Monday, December 24, 2012

Ronnie Earl Plays With Heart & Soul

The review below was part of a review of several Black Top Records compilations issued by Shout Factory in 2006 and appeared in the September-October Jazz & Blues Report (issue 286). I may have received this directly from Shout Factory or from the publication. Reviews of the Anson Funderburgh and Guitar Shorty compilations have already run. I have made some stylistic changes. I should point out that a  number of the Black Top recordings are available in reissue or mp3 and you might want to check collector's choice music as well as Amazon and other websites for the Black Top recordings.

Ronnie Earl has established a lengthy catalog since leaving Roomful of Blues with albums on Bullseye Blues, Telarc and Stony Plain in addition to his fine discs on Black Top. Heart and Soul; The Best of Ronnie Earl. Starting with Smokin’, we hear Earl expanding his musical palette incorporating jazz influences in his playing and repertoire over the years leading to his instrumentally recordings of recent years. 
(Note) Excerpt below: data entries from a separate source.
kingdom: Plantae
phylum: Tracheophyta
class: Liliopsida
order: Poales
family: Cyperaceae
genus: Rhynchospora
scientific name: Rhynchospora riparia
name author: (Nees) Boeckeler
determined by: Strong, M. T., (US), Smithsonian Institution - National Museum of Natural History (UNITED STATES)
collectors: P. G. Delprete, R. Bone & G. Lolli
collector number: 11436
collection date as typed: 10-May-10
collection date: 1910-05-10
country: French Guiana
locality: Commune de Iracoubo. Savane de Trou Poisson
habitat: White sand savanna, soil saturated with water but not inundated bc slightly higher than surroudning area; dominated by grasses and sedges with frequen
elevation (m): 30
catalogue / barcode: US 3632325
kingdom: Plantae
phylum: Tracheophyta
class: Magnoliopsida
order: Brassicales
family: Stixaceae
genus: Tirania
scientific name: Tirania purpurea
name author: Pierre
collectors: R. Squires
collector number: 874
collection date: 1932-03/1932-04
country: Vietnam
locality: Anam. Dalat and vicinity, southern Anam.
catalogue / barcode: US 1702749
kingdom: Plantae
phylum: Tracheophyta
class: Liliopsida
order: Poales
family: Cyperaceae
Vocalists supported by Earl include, Sugar Ray Norcia (with whom Earl recorded as Ronnie Earl Horvath in the late seventies before he joined Roomful of Blues) handling Guitar Slim’s You Give Me Nothing But the Blues; Darrell Nulisch on the fittingly titled Soul Searchin’; Kim Wilson on I Smell Trouble; and Mighty Sam McClain on the stunning Earl original, A Soul That’s Been Abused from Hubert Sumlin’s Blues Party

Instrumental features include a wonderful interpretation of Earl Hooker’s Blue Guitar as well as trading licks with Duke Robillard on What have I Done Wrong, from a 2005 Stony Plain recording, before closing with an instrumental rendition of Drown In My Own Tears, that features the great David ‘Fathead’ Newman. 

I am not sure whether this is really a Best of, but certainly is an excellent career retrospective of Mr. Earl’s music.